Exclusive: ECB Insider: Slowing to 25BP But Hiking for Longer Could Be a Compromise

8 March 2023

Exclusive: ECB Insider: Slowing to 25BP But Hiking for Longer Could Be a Compromise
- ECB insider: Reducing pace of hiking post-March to 25bp the correct strategy
- ECB insider: Others will oppose post-March slowdown of tightening pace
- ECB insider: ‘Very little discussion that we are now in restrictive territory’
- ECB insider: Some Council members will see the ECB as no longer very far from the terminal rate

By David Barwick – FRANKFURT (Econostream) – As the public debate over the European Central Bank’s next monetary policy steps takes on a more polarised tone, an eventual compromise between different sides could involve slowing the pace of tightening but, subject to developments, being open to hiking for longer, according to an ECB insider who spoke recently to Econostream.

Whether this would lead to a policy recalibration already as of May was not excluded but far from certain, this person said. A 50bp hike in March was a virtual certainty, he indicated, and so the question of whether to start ‘fine-tuning’ with smaller moves applied only to decisions from the subsequent monetary policy meeting on May 4.

‘If you ask me personally, I think that would be a reasonable decision to take, but there will be people defending different things’, he said. ‘With smaller steps, you can adjust faster to the data’, making a deceleration to increments of 25bp ‘the right strategy.’

The possibility of trading larger increments for smaller rate hikes that might – depending on incoming information – continue for longer could give hawks and doves on the Governing Council a possibility of finding increasingly rare common ground, he said.

‘Fine-tuning will give you more precision in the decision, and then you compromise that with the length of the period in which you do the fine-tuning’, he said. ‘We can move in smaller steps and we can adjust with the time.’

The Governing Council will in any case have little choice but to abandon its previous discussion of relatively minor issues and shift to a more fundamental discourse embracing a thorough assessment of the impact of policy steps taken to date, this person said.

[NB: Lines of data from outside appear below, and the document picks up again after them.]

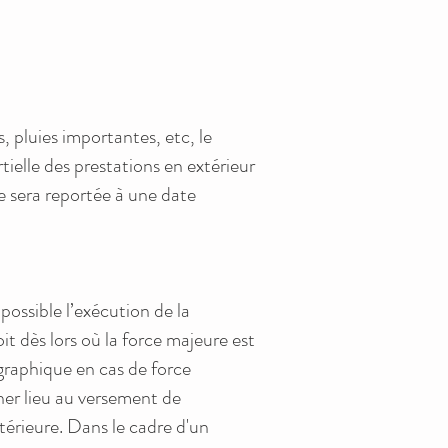
pluies importantes, etc, le
ielle des prestations en extérieur
 sera reportée à une date
ossible l’exécution de la
it dès lors où la force majeure est
ographique en cas de force
ner lieu au versement de
térieure. Dans le cadre d'un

‘Over the last few months, I saw the discussions of the Governing Council as deciding "small things", like 50 or 75bp, or 25 to 50 in July, or what kind of forward guidance to communicate, but the idea was absolutely clear in terms of the direction and how far we are from our target’, this person said.

The ECB having rapidly tightened by several hundred basis points to date, ‘I think there is very little discussion that we are now in restrictive territory’, he said. ‘I think it is also consensus that at least we are close to the point at which we need to assess the implications of everything that we have done.’

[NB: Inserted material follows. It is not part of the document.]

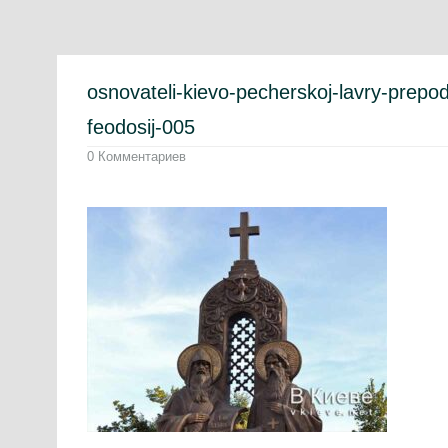
osnovateli-kievo-pecherskoj-lavry-prepod
feodosij-005
0 Комментариев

This person was speaking before Austrian National Bank Governor Robert Holzmann in an interview published Monday issued a strong call for four more 50bp rate hikes and flatly dismissed the idea that the ECB was even close to being in restrictive territory.

Still, with Holzmann far from the first Governing Council member to stake a pronounced public position, this person had a ready interpretation of such contributions to the debate.

‘Everybody was on board until now with the direction of travel, and for obvious reasons now, everybody will have different views’, he said. ‘So now we will start to have this discussion. And people on both sides are kind of putting their troops, their line of argument out there.’

Some Council members will see the ECB as no longer very far from the terminal rate, he insisted.

‘We are approaching the point where we need to make this assessment, to recalibrate the speed, the terminal point, the sustainability of the interest rate path and this kind of thing’, he said. ‘Which by the way, I find fairly obvious, and the US is doing it.’